QA Engineers are still responsible for successful verification of Apps prior to deployment. And QA Engineers continue to create and execute tests both manual and automated to ensure product quality. These roles are the same on the surface but the mechanics have changed. Waterfall is replaced by Agile and Devops. Development of test cases now increasingly includes mobile apps and the complexity of mobile platforms. Functional system testing, integration and regression testing persist in the workflow of the QA engineer today. As illustrated with Jenkins above, one new form of exotica in QA today is the requirement to develop automated testing scripts for applications. Although rarely stated, this skill requires fundamentally the same technical knowledge as any other developer! And this extraordinary burden brings us into focus on intelligent testing at exactly the pivotal moment when it is most needed. Engineers are so valuable that they should be coding for the development of product, not scripting tests for the products of other engineers. Functionize democratizes testing automation so that everyone involved in business outcome can create incredibly resilient test cases - even without an advanced degree! Functionize frees your engineers to focus their time and expertise on product development.

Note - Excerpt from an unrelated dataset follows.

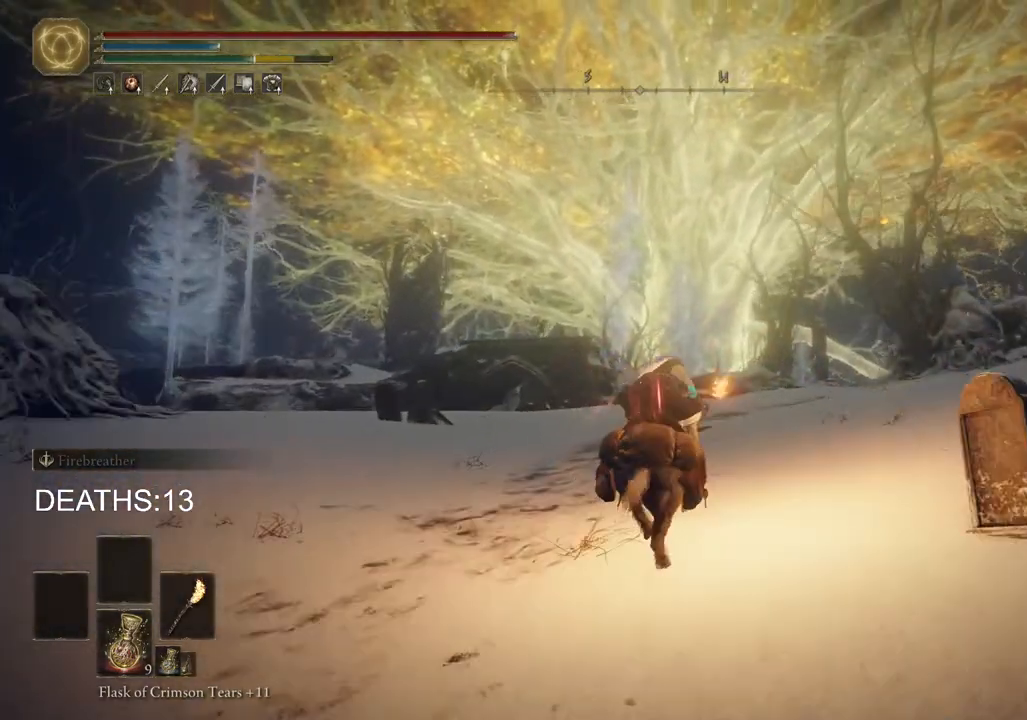
{"buttons": [], "left_stick": "up", "right_stick": "center", "events": []}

The fundamentals of software testing in principle will always include the logging, tracking, and management of failures, along with reporting and resolution. However, the mechanics of performing those tasks may change in such a way that conceals the core, as a calculator conceals the fact that most people don’t know an algorithm to find the square root of a number. Now, in other words, QA engineers need the ability to write Java or Python code, and this inevitably means the use of libraries and reusable code. This translates to a lot of coding on top of development. A strong comprehension of REST and APIs is often required. Tesla actually requires QA engineers to be proficient in the design of frameworks, not just their use to achieve some short term scripting automation. With Functionize the overfitting problem of putting engineers in testing roles is solved.
The New Intelligence in Testing
One way of reverse engineering the testing process is to read job ads posted by Fortune 100 companies, wherein we can observe by proxy the mechanics of their testing procedures. A surprising revelation from this approach is that QA is retitled to CA - meaning Customer Assurance - to emphasize a new perspective and change the mindset. At the top of the CA’s list of responsibilities is customer advocacy. Functionize contains the testing intelligence to become the perfect partner in verification and validation of web apps because it the only testing solution that is powered by Adaptive Event Analysis. Functionize makes it possible for customers and any non technical team members to record and illustrate test cases and improve customer experience. This further relieves enterprises of the burden to staff QA with engineers. The intelligence of Functionize is the new wave in true automation testing. Functionize is a relief to developers, QA, customers, and even the human resources of an enterprise!